- [REQUIREMENT 1] In the Bart King article below, rewrite the paragraph beginning "A skilled batsman who proved his worth" as a short bulleted list that keeps its main facts.
- [REQUIREMENT 2] From the Bart King article below, reproduce word for word the part that opens with the words containing "American cricketer (1873–1965)" and closes with "by his teammates.".

Personal information
- Full name: John Barton King
- Born: October 19, 1873 Philadelphia, Pennsylvania, U.S.
- Died: October 17, 1965 (aged 91) Philadelphia, Pennsylvania, U.S.
- Batting: Right-handed
- Bowling: Right-arm fast
- Role: Bowler

Domestic team information
- 1893–1912: Gentlemen of Philadelphia
- 1894: G.S. Patterson XI
- FC debut: September 29, 1893 Gentlemen of Philadelphia v Australians
- Last FC: October 4, 1912 Gentlemen of Philadelphia v Australians

Career statistics
| Competition | First-class |
| Matches | 65 |
| Runs scored | 2,134 |
| Batting average | 20.51 |
| 100s/50s | 1/8 |
| Top score | 113* |
| Balls bowled | 13729 |
| Wickets | 415 |
| Bowling average | 15.65 |
| 5 wickets in innings | 38 |
| 10 wickets in match | 11 |
| Best bowling | 10/53 |
| Catches/stumpings | 67/– |
- Source: CricketArchive, August 18, 2007

= Bart King =

American cricketer (1873–1965)

John Barton "Bart" King (October 19, 1873 – October 17, 1965) was an American cricketer, active in the late 19th and early 20th centuries. King was part of the Philadelphia team that played from the end of the 19th century until the outbreak of World War I. This period of cricket in the United States was dominated by "gentlemen cricketers"—men of independent wealth who did not need to work. King, an amateur from a middle-class family, was able to devote time to cricket thanks to a job set up by his teammates.

A skilled batsman who proved his worth as a bowler, King set numerous records in the continent of North America during his career and led the first-class bowling averages in England in 1908. He successfully competed against the best cricketers from England and Australia. King was the dominant bowler on his team when it toured England in 1897, 1903, and 1908. He dismissed batsmen with his unique delivery, which he called the "angler", and helped develop the art of swing bowling in the sport. Sir Pelham Warner described Bart King as "one of the finest bowlers of all time", and Donald Bradman called him "America's greatest cricketing son."

- [PROVIDED RECORDS]
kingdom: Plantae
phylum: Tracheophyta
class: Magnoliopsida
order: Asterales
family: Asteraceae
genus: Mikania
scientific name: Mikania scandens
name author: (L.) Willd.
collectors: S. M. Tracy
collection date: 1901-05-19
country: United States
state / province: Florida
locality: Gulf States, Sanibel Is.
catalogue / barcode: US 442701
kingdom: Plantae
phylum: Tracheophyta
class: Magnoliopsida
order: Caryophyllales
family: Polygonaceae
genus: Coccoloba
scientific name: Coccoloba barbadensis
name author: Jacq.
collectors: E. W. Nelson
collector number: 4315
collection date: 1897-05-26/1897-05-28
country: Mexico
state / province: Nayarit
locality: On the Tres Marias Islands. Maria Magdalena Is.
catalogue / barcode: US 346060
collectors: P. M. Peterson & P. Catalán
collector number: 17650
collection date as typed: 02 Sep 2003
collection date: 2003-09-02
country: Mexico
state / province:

- [ANSWER BOX 1]
- King was a skilled batsman who proved his worth as a bowler.
- He set many records in North America and led England's first-class bowling averages in 1908.
- He competed successfully against the best cricketers from England and Australia.
- He was his team's dominant bowler on its tours of England in 1897, 1903, and 1908.
- His unique delivery, which he called the "angler," dismissed batsmen and helped develop swing bowling.
- Sir Pelham Warner called him "one of the finest bowlers of all time," and Donald Bradman called him "America's greatest cricketing son."

- [ANSWER BOX 2]
American cricketer (1873–1965)

John Barton "Bart" King (October 19, 1873 – October 17, 1965) was an American cricketer, active in the late 19th and early 20th centuries. King was part of the Philadelphia team that played from the end of the 19th century until the outbreak of World War I. This period of cricket in the United States was dominated by "gentlemen cricketers"—men of independent wealth who did not need to work. King, an amateur from a middle-class family, was able to devote time to cricket thanks to a job set up by his teammates.